• _DATASET SECTION_
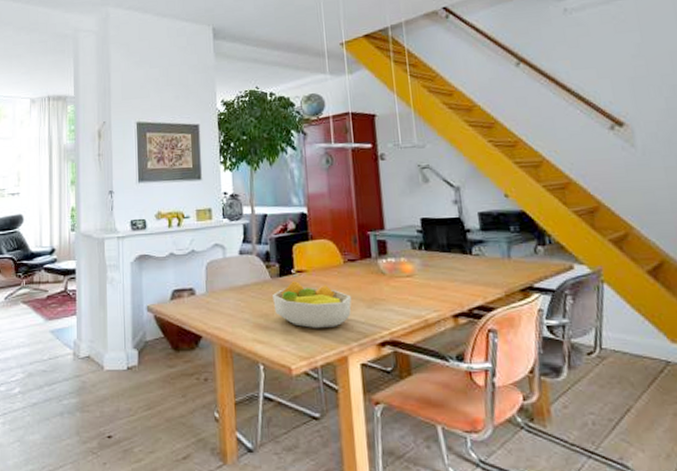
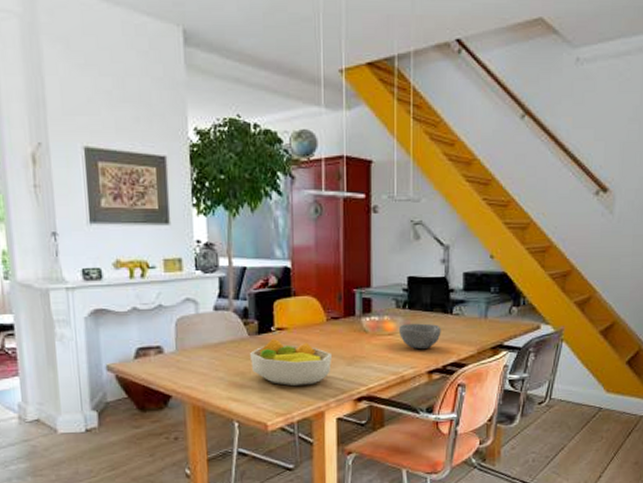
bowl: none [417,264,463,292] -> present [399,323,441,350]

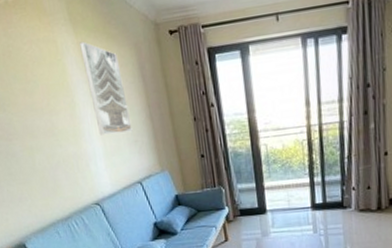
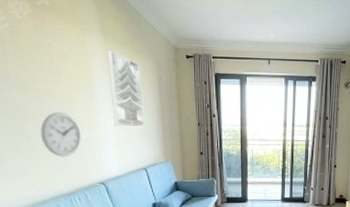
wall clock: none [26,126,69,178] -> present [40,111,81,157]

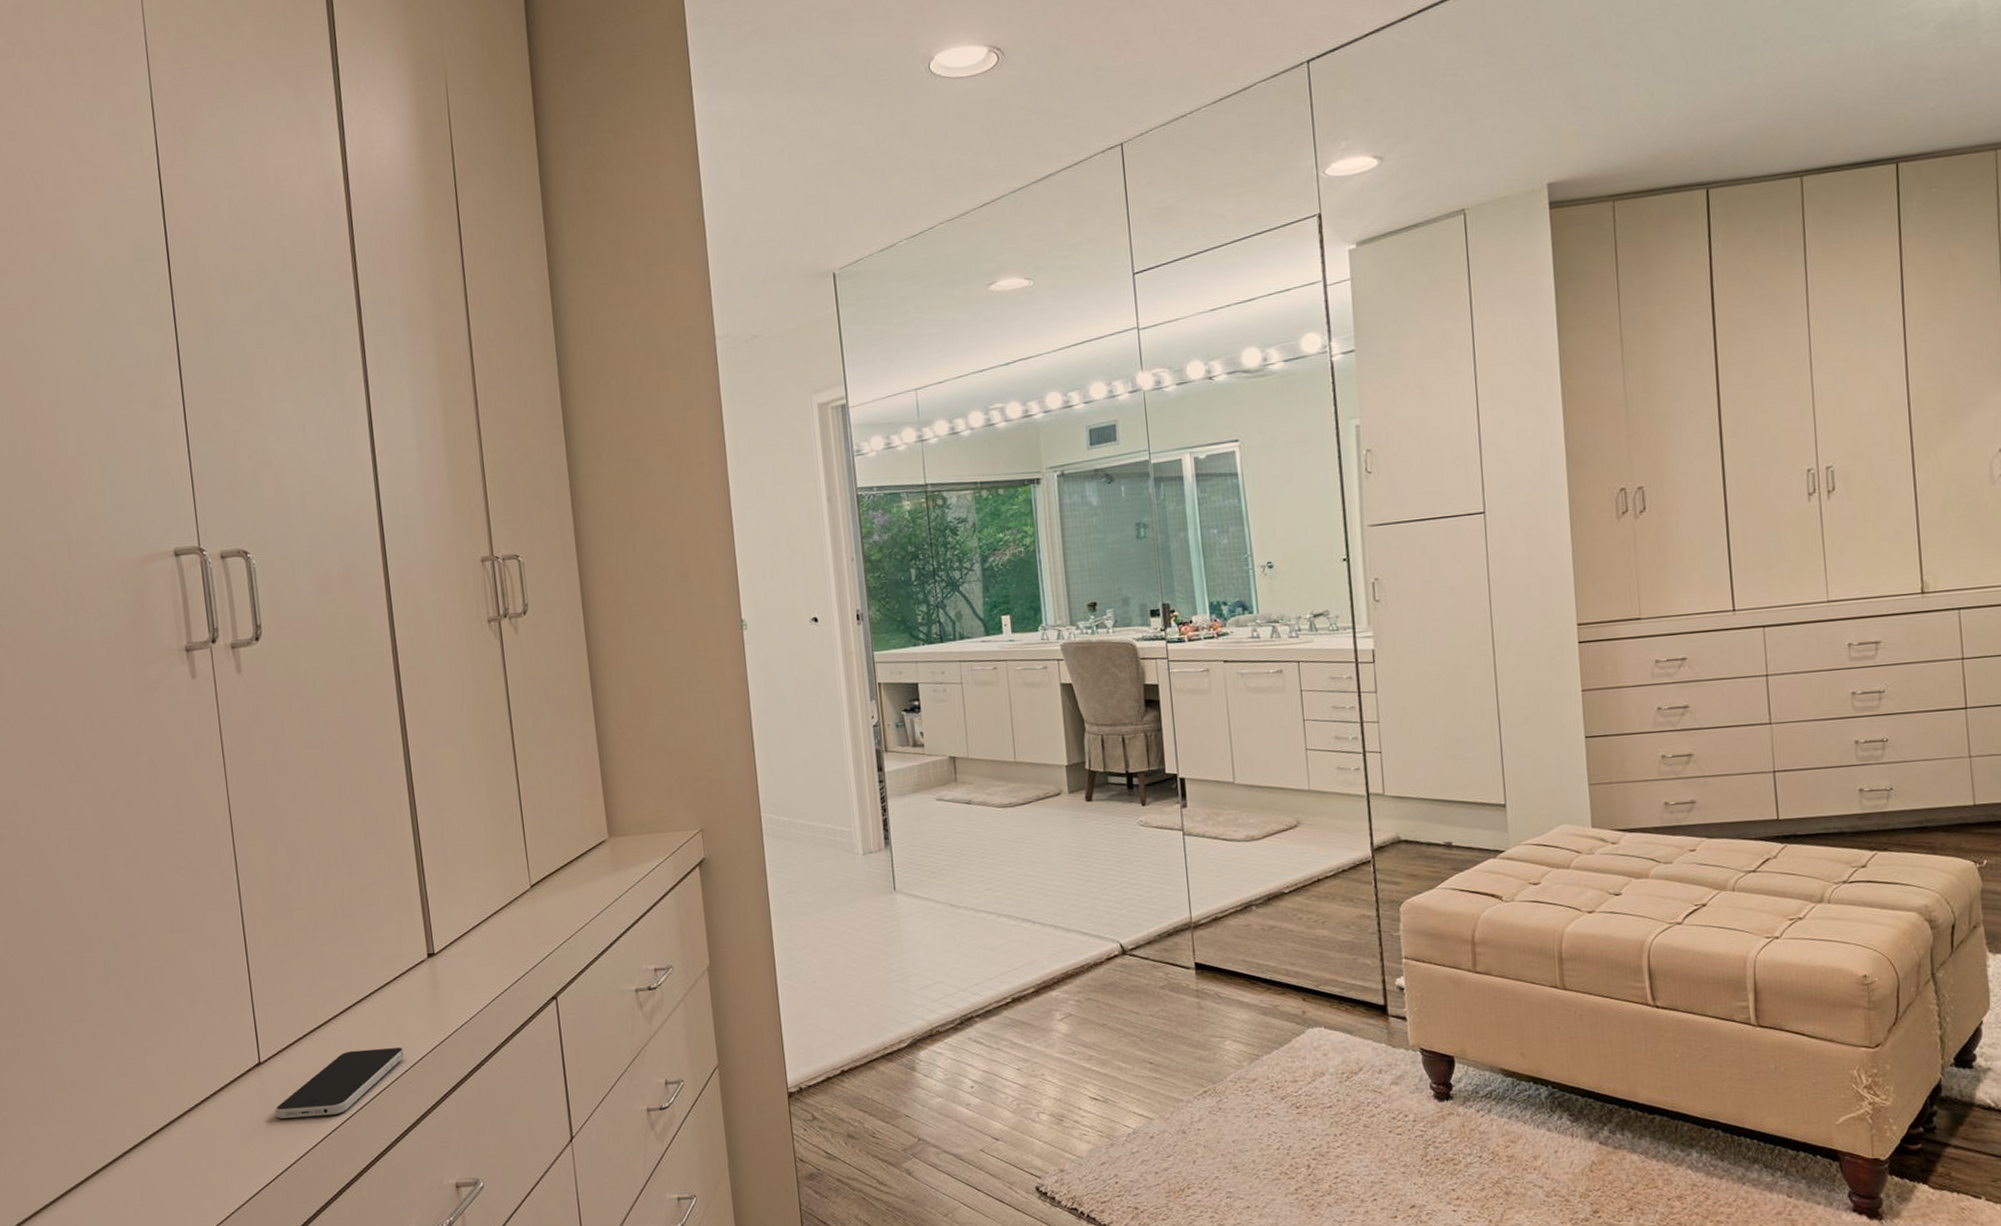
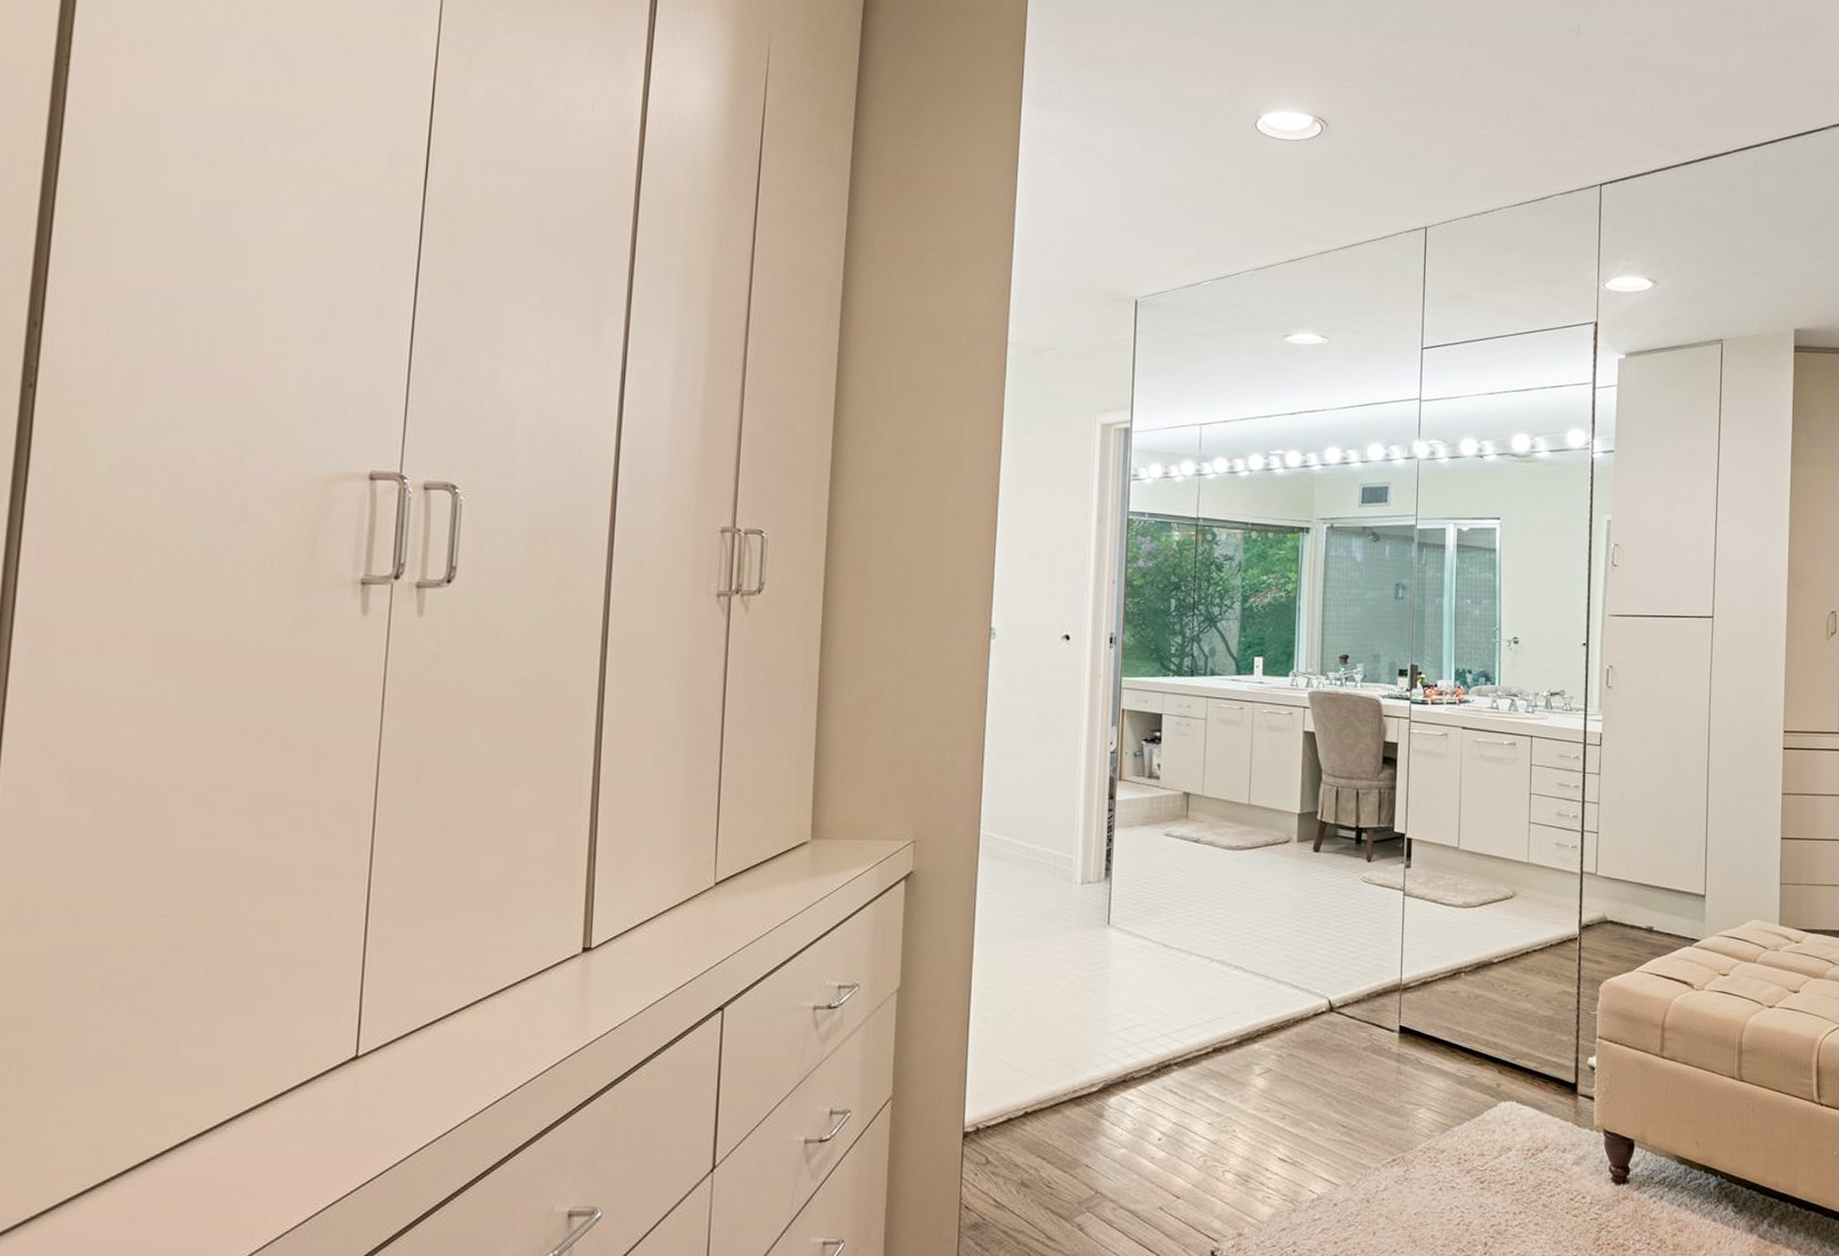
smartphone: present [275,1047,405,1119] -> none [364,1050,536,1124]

• _WHAT IS BEING ASKED_
The answer must be the data above, repeated exactly, with no pictures.

• _SOLUTION TO THE PROBLEM_
bowl: none [417,264,463,292] -> present [399,323,441,350]

wall clock: none [26,126,69,178] -> present [40,111,81,157]

smartphone: present [275,1047,405,1119] -> none [364,1050,536,1124]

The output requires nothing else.